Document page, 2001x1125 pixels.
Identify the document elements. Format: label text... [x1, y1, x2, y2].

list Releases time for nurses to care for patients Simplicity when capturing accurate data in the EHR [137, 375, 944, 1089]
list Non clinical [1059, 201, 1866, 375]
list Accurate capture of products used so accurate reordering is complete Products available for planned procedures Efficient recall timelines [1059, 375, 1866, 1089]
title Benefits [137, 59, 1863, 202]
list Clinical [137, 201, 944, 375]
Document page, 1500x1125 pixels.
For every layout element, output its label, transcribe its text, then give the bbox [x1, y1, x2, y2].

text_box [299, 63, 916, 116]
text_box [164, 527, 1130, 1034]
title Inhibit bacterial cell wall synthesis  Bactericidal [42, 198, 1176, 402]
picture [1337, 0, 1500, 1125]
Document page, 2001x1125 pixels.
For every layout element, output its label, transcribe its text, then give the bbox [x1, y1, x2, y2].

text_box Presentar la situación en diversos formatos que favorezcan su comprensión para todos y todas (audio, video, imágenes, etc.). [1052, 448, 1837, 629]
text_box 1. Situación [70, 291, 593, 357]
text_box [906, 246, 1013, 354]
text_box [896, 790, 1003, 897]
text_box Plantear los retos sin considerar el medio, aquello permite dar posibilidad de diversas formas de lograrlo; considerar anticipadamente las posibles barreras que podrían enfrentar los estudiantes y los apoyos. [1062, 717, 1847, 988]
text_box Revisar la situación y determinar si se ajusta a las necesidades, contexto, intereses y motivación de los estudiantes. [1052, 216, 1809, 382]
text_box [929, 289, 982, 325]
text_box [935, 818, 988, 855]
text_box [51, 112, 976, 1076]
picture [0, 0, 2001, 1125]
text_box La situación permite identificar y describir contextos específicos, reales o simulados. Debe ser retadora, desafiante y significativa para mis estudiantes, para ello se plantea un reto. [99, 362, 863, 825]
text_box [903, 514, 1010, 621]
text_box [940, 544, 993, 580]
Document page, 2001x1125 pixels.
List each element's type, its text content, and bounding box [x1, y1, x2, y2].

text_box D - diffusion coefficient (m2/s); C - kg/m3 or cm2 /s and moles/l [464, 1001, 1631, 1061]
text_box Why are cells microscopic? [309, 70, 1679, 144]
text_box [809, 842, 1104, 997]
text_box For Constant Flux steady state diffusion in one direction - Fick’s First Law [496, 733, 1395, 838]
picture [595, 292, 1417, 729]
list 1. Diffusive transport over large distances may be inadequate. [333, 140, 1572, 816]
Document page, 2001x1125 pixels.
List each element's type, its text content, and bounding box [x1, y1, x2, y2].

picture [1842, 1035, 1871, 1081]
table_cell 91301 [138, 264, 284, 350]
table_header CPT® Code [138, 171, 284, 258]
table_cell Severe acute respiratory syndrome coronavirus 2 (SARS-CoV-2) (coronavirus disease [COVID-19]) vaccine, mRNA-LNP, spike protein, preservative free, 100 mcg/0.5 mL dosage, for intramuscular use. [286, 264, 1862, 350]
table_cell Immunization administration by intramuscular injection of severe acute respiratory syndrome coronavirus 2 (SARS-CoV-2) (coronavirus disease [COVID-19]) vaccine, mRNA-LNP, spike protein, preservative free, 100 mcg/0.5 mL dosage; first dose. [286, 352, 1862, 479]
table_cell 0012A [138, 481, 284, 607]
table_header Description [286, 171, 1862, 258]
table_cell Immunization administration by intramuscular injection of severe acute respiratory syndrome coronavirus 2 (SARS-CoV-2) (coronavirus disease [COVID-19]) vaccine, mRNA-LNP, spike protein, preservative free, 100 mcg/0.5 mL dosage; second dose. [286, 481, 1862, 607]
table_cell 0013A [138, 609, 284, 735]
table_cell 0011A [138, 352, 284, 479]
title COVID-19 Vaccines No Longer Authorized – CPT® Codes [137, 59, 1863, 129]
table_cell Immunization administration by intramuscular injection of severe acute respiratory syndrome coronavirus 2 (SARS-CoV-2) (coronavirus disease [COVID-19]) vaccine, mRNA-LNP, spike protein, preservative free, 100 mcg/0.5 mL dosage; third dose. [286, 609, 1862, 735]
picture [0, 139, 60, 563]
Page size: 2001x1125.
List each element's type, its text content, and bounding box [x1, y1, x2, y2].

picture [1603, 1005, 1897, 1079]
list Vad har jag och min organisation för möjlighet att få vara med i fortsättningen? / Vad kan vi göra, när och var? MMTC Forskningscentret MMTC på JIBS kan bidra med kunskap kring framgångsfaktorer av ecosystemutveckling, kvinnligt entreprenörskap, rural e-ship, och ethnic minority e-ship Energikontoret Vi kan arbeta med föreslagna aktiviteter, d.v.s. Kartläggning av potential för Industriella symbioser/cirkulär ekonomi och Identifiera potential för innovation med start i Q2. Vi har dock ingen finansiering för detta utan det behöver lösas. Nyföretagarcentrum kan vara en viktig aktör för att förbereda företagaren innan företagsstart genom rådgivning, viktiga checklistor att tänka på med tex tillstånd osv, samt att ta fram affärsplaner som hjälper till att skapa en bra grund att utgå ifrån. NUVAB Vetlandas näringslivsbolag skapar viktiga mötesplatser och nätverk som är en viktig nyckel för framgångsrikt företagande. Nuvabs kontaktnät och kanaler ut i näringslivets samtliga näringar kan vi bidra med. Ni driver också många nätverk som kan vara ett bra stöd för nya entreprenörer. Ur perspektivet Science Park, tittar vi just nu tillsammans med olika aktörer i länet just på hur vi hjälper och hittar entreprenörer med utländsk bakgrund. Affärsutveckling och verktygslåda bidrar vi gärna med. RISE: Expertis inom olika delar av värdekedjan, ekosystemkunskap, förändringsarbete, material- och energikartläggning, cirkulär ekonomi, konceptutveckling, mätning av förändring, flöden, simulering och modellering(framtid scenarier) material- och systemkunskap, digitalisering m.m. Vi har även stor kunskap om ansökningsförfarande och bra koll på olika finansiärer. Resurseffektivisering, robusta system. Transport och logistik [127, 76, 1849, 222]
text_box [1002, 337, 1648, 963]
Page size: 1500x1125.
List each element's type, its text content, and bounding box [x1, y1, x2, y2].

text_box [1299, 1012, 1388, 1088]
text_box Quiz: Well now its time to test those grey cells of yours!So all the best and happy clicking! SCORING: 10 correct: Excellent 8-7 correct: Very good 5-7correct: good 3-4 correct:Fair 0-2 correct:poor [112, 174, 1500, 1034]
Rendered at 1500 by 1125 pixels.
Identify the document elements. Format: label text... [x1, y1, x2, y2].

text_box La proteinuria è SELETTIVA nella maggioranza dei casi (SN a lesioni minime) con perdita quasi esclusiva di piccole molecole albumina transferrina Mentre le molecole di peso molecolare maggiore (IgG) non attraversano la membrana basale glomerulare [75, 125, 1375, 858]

====

> Problem description: Every record here must be output exactly, word for word.

> Written response:
Document page, 2001x1125 pixels.
Identify the document elements. Format: label text... [x1, y1, x2, y2].

list Releases time for nurses to care for patients Simplicity when capturing accurate data in the EHR [137, 375, 944, 1089]
list Non clinical [1059, 201, 1866, 375]
list Accurate capture of products used so accurate reordering is complete Products available for planned procedures Efficient recall timelines [1059, 375, 1866, 1089]
title Benefits [137, 59, 1863, 202]
list Clinical [137, 201, 944, 375]
Document page, 1500x1125 pixels.
For every layout element, output its label, transcribe its text, then give the bbox [x1, y1, x2, y2].

text_box [299, 63, 916, 116]
text_box [164, 527, 1130, 1034]
title Inhibit bacterial cell wall synthesis  Bactericidal [42, 198, 1176, 402]
picture [1337, 0, 1500, 1125]
Document page, 2001x1125 pixels.
For every layout element, output its label, transcribe its text, then give the bbox [x1, y1, x2, y2].

text_box Presentar la situación en diversos formatos que favorezcan su comprensión para todos y todas (audio, video, imágenes, etc.). [1052, 448, 1837, 629]
text_box 1. Situación [70, 291, 593, 357]
text_box [906, 246, 1013, 354]
text_box [896, 790, 1003, 897]
text_box Plantear los retos sin considerar el medio, aquello permite dar posibilidad de diversas formas de lograrlo; considerar anticipadamente las posibles barreras que podrían enfrentar los estudiantes y los apoyos. [1062, 717, 1847, 988]
text_box Revisar la situación y determinar si se ajusta a las necesidades, contexto, intereses y motivación de los estudiantes. [1052, 216, 1809, 382]
text_box [929, 289, 982, 325]
text_box [935, 818, 988, 855]
text_box [51, 112, 976, 1076]
picture [0, 0, 2001, 1125]
text_box La situación permite identificar y describir contextos específicos, reales o simulados. Debe ser retadora, desafiante y significativa para mis estudiantes, para ello se plantea un reto. [99, 362, 863, 825]
text_box [903, 514, 1010, 621]
text_box [940, 544, 993, 580]
Document page, 2001x1125 pixels.
List each element's type, its text content, and bounding box [x1, y1, x2, y2].

text_box D - diffusion coefficient (m2/s); C - kg/m3 or cm2 /s and moles/l [464, 1001, 1631, 1061]
text_box Why are cells microscopic? [309, 70, 1679, 144]
text_box [809, 842, 1104, 997]
text_box For Constant Flux steady state diffusion in one direction - Fick’s First Law [496, 733, 1395, 838]
picture [595, 292, 1417, 729]
list 1. Diffusive transport over large distances may be inadequate. [333, 140, 1572, 816]
Document page, 2001x1125 pixels.
List each element's type, its text content, and bounding box [x1, y1, x2, y2].

picture [1842, 1035, 1871, 1081]
table_cell 91301 [138, 264, 284, 350]
table_header CPT® Code [138, 171, 284, 258]
table_cell Severe acute respiratory syndrome coronavirus 2 (SARS-CoV-2) (coronavirus disease [COVID-19]) vaccine, mRNA-LNP, spike protein, preservative free, 100 mcg/0.5 mL dosage, for intramuscular use. [286, 264, 1862, 350]
table_cell Immunization administration by intramuscular injection of severe acute respiratory syndrome coronavirus 2 (SARS-CoV-2) (coronavirus disease [COVID-19]) vaccine, mRNA-LNP, spike protein, preservative free, 100 mcg/0.5 mL dosage; first dose. [286, 352, 1862, 479]
table_cell 0012A [138, 481, 284, 607]
table_header Description [286, 171, 1862, 258]
table_cell Immunization administration by intramuscular injection of severe acute respiratory syndrome coronavirus 2 (SARS-CoV-2) (coronavirus disease [COVID-19]) vaccine, mRNA-LNP, spike protein, preservative free, 100 mcg/0.5 mL dosage; second dose. [286, 481, 1862, 607]
table_cell 0013A [138, 609, 284, 735]
table_cell 0011A [138, 352, 284, 479]
title COVID-19 Vaccines No Longer Authorized – CPT® Codes [137, 59, 1863, 129]
table_cell Immunization administration by intramuscular injection of severe acute respiratory syndrome coronavirus 2 (SARS-CoV-2) (coronavirus disease [COVID-19]) vaccine, mRNA-LNP, spike protein, preservative free, 100 mcg/0.5 mL dosage; third dose. [286, 609, 1862, 735]
picture [0, 139, 60, 563]
Page size: 2001x1125.
List each element's type, its text content, and bounding box [x1, y1, x2, y2].

picture [1603, 1005, 1897, 1079]
list Vad har jag och min organisation för möjlighet att få vara med i fortsättningen? / Vad kan vi göra, när och var? MMTC Forskningscentret MMTC på JIBS kan bidra med kunskap kring framgångsfaktorer av ecosystemutveckling, kvinnligt entreprenörskap, rural e-ship, och ethnic minority e-ship Energikontoret Vi kan arbeta med föreslagna aktiviteter, d.v.s. Kartläggning av potential för Industriella symbioser/cirkulär ekonomi och Identifiera potential för innovation med start i Q2. Vi har dock ingen finansiering för detta utan det behöver lösas. Nyföretagarcentrum kan vara en viktig aktör för att förbereda företagaren innan företagsstart genom rådgivning, viktiga checklistor att tänka på med tex tillstånd osv, samt att ta fram affärsplaner som hjälper till att skapa en bra grund att utgå ifrån. NUVAB Vetlandas näringslivsbolag skapar viktiga mötesplatser och nätverk som är en viktig nyckel för framgångsrikt företagande. Nuvabs kontaktnät och kanaler ut i näringslivets samtliga näringar kan vi bidra med. Ni driver också många nätverk som kan vara ett bra stöd för nya entreprenörer. Ur perspektivet Science Park, tittar vi just nu tillsammans med olika aktörer i länet just på hur vi hjälper och hittar entreprenörer med utländsk bakgrund. Affärsutveckling och verktygslåda bidrar vi gärna med. RISE: Expertis inom olika delar av värdekedjan, ekosystemkunskap, förändringsarbete, material- och energikartläggning, cirkulär ekonomi, konceptutveckling, mätning av förändring, flöden, simulering och modellering(framtid scenarier) material- och systemkunskap, digitalisering m.m. Vi har även stor kunskap om ansökningsförfarande och bra koll på olika finansiärer. Resurseffektivisering, robusta system. Transport och logistik [127, 76, 1849, 222]
text_box [1002, 337, 1648, 963]
Page size: 1500x1125.
List each element's type, its text content, and bounding box [x1, y1, x2, y2].

text_box [1299, 1012, 1388, 1088]
text_box Quiz: Well now its time to test those grey cells of yours!So all the best and happy clicking! SCORING: 10 correct: Excellent 8-7 correct: Very good 5-7correct: good 3-4 correct:Fair 0-2 correct:poor [112, 174, 1500, 1034]
Rendered at 1500 by 1125 pixels.
Identify the document elements. Format: label text... [x1, y1, x2, y2].

text_box La proteinuria è SELETTIVA nella maggioranza dei casi (SN a lesioni minime) con perdita quasi esclusiva di piccole molecole albumina transferrina Mentre le molecole di peso molecolare maggiore (IgG) non attraversano la membrana basale glomerulare [75, 125, 1375, 858]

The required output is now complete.